The complexities of HDR have sometimes led to a degree of engineering conservatism, often with the result that color is limited to a range that’s actually somewhat less than could ideally be achieved.
“People are really interested in whether the CIE chart is going outside the P3 color space,” Dunn muses. “But that’s based on displays of 10 years ago. I have a feeling that’ll go by the wayside. I don’t see a lot of people doing that—I think it’s a problem they currently have and is not something they’ll constrain themselves to going forward.”
With that in mind, Dunn says, Telestream has sought advice from people who do this on a daily basis.
“Someone like Sky has some tremendous engineers, and we’ve worked really closely with them on adjusting our tools,” Dunn said. “They have a really long roadmap for us of things they’d like to see. They're looking at it from the point of view of how can I make things easy for the operator. That’s how false color came about, that’s how the luma-qualified CIE charts came about. I’d say on a scale of 1-10, we’re probably at a three. There’s a lot of ground for us to cover.”

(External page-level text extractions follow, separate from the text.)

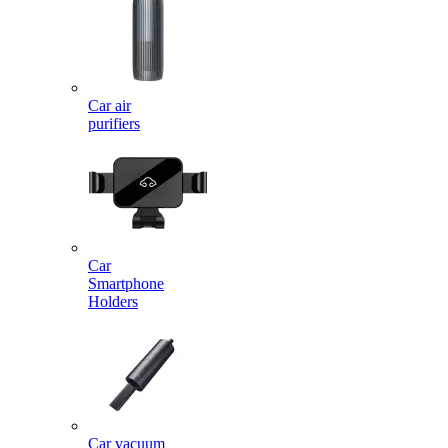
Car air
purifiers
Car
Smartphone
Holders
Car vacuum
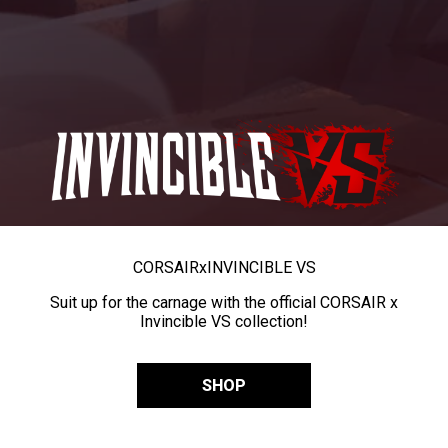
CORSAIR
x
INVINCIBLE VS
Suit up for the carnage with the official CORSAIR x
Invincible VS collection!
SHOP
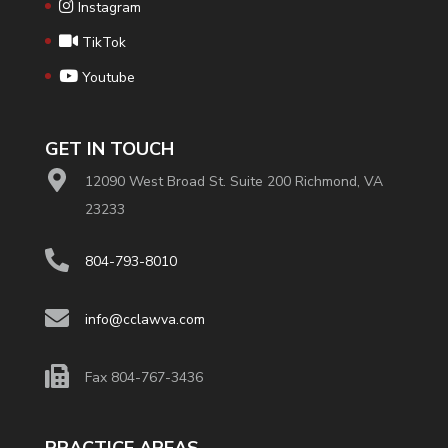
Instagram
TikTok
Youtube
GET IN TOUCH
12090 West Broad St. Suite 200 Richmond, VA
23233
804-793-8010
info@cclawva.com
Fax 804-767-3436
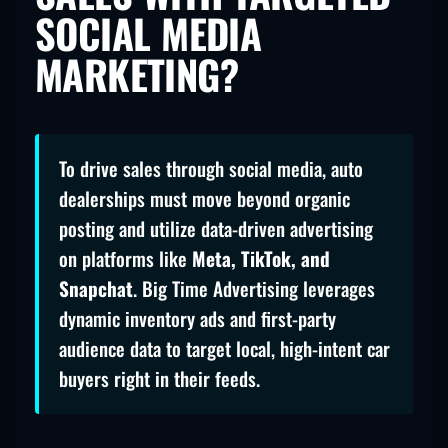
SOCIAL MEDIA
MARKETING?
To drive sales through social media, auto
dealerships must move beyond organic
posting and utilize data-driven advertising
on platforms like
Meta, TikTok, and
Snapchat
. Big Time Advertising leverages
dynamic inventory ads and first-party
audience data to target local, high-intent car
buyers right in their feeds.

The transition that’s in progress, Dunn says, is not quite like those which have come before.
“A lot of people are doing things in different ways. In the transition to UHD, nobody really had to do anything differently. Going to HDR, especially for people using test and measurement gear, I think over the next five years the best methodologies will find their way to the top. How people build their facilities, what they make remote, what they decide to put in the cloud, on the basis of having experience. We worry about the screen area which is ten inches across—we worry about how much information we can display in a small space!”
“But it’s good for us,” Dunn concludes. “It means they need more test equipment!”